The latest fighting between the two rival forces from Tripoli has shown how shifting alliances, a prominent pattern in the civil war, has marked the North African country’s conflict.
Libya, a Middle Eastern country which has gone through a disastrous civil war like Syria following the Arab Spring in 2011, has seen another bloody escalation over the weekend, with at least 32 people dead and scores wounded.
Unlike previous fights, which usually involved eastern and western-based armed groups, the recent clashes have emerged between the two rival factions of Tripoli-based political forces in the country’s west. The Libyan civil war has been fought between warlord Khalifa Haftar-led eastern forces and the Tripoli-based western forces.
During the military confrontation, forces loyal to Abdul Hamid Dbeibah, the prime minister of the internationally recognised Government of National Unity (GNU), fought with armed groups of Fathi Bashagha, the former interior minister of the previous Tripoli-based Government of National Accord, which preceded the GNU.
The GNU was formed last year with an expectation to unite the war-torn country’s eastern and western political factions by holding a fair election, to which many have invested their hopes to bring political stability to the Northern African state. But the election has not been materialised until now, being delayed since December and leaving the country’s militias in a complete havoc.
In the meantime, Bashagha, who was a woven enemy of Haftar in the past, has become an ally of the warlord after seeing not himself but Dbeibah was chosen as the prime minister of the UN-led government in Tripoli.
“In the absence of any diplomatic breakthrough between Tripoli and eastern-based forces, Basagha thought that it’s time to move against Dbeibah, who has recently replaced some commanders and officials including the chairman of the country’s National Oil Corporation, fomenting opposition to his rule” says Ferhat Polat, a Turkish political expert on Libya.
Since July, under the new chairman, the country’s state-owned oil producer, which provides most of the country’s revenues, has been working at a nearly fully-operational level. Despite recent fighting, Libya’s oil production continues to be as high as possible, according to reports.
In February, Bashagha was named as the prime minister-designate by the Tobruk-based House of Representatives led by Aguila Saleh, a Libyan politician. Haftar also expressed his support to Bashagha against Dbeibah. But even in the House of Representatives, the designation of Bashagha as the prime minister was backed by some members as many others refused to attend the election process.
While many continue to debate the identity of forces behind the recent attack on Tripoli, “Bashagha’s attack against Dbeibah’s forces appears to be his own initiative,” Polat tells TRT World. Polat believes alleged recent communication between Dbeibah and Haftar might also make Bashagha nervous, pushing him to take some serious risks to attack Tripoli.
Salah Bakkoush, a Libyan political analyst and former advisor to the High Council of the Libyan state, partly agrees with Polat. “Haftar was in no position to support Bashagha for logistical and political constraints. However, reliable reports talk of Aguila telling his confidants last week that he had given Bashagha a week to enter Tripoli,” Bakkoush tells TRT World.
Will clashes continue?
After a decade-long stalemate in the Libyan civil war, the international community is ready to accept any force, who is able to claim Tripoli, as a legitimate government of the country, according to many observers. As a result, different forces from Dbeibah to Bashagha and Saleh continue to fight for the control of the capital.
Both Bakkoush and Polat believe that clashes will continue indefinitely as long as the country can not hold fair elections. But both western and eastern forces do not appear to commit to go ahead with the country’s much-needed election process, according to Polat.
“With the heads of the House of Representatives and the state Council - Aguila Saleh and Khaled Al-Mashri -, who are responsible for issuing the legal framework for elections, clinging to power after the end of their terms, the political deadlock will continue, and these clashes and Haftar's war on Tripoli in 2019 are nothing more than symptoms of the country’s underlying power struggles,” says Bakkoush.
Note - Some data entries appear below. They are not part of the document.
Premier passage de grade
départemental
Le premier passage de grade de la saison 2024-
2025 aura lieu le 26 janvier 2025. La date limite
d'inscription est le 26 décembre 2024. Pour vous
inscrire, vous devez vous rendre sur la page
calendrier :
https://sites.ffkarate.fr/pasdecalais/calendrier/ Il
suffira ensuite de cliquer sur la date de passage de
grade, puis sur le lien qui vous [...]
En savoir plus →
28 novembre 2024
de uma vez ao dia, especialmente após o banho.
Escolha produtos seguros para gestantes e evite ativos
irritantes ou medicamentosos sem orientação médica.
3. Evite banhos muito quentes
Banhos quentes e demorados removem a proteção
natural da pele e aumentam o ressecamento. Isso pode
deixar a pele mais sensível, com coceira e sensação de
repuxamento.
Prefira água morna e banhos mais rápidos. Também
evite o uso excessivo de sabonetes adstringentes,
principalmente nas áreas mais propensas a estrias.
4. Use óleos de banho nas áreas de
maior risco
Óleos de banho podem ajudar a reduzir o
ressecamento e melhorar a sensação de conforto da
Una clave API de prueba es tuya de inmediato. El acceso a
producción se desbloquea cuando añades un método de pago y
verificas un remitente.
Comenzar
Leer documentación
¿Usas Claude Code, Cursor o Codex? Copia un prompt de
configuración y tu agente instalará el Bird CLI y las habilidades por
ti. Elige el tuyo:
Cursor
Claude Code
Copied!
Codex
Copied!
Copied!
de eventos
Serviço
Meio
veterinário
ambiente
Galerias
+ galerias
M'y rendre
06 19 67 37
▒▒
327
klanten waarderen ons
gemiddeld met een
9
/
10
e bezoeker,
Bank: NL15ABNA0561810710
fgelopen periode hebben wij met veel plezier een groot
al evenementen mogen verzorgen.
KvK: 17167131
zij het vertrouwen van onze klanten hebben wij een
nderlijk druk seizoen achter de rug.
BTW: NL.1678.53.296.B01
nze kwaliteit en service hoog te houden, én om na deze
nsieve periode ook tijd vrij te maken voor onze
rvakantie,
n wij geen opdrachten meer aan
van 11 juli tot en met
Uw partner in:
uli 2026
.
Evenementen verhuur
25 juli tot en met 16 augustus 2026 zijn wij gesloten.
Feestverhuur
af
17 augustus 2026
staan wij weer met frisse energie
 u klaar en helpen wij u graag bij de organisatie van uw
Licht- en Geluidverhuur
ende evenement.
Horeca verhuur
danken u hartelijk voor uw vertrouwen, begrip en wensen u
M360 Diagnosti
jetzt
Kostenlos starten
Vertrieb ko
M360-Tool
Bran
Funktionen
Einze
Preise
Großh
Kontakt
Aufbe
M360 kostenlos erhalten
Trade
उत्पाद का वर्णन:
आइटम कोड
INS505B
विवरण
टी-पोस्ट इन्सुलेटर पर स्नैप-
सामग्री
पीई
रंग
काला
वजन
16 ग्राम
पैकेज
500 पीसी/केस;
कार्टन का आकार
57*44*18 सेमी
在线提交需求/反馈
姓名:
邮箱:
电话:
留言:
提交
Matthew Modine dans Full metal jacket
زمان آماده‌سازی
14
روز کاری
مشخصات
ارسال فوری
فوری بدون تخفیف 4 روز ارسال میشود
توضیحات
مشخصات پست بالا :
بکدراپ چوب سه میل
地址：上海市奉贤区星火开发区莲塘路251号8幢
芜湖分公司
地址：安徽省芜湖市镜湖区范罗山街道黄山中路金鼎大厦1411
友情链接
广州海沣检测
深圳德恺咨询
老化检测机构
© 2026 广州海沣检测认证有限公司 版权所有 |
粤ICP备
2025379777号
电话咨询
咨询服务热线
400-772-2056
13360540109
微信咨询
“While both Dbeibah and Bashagha continue to suffer from the political deadlock, the latter will potentially lose more from his fight to capture Tripoli,” sees Polat. But Haftar and Saleh are happy to see Dbeibah and Bashagha, the two crucial figures of Tripoli, to fight each other, he adds.
Bakkoush also believes that Bashagha’s chances to come to power has increasingly become a distant possibility after six months with “two botched attempts to enter the capital and resounding military defeat last week.”
“I think the wind is almost completely out of Bashagha’s sails. However, that doesn’t necessarily mean that the struggle for power by political or military means is over and they’ll continue sporadically.”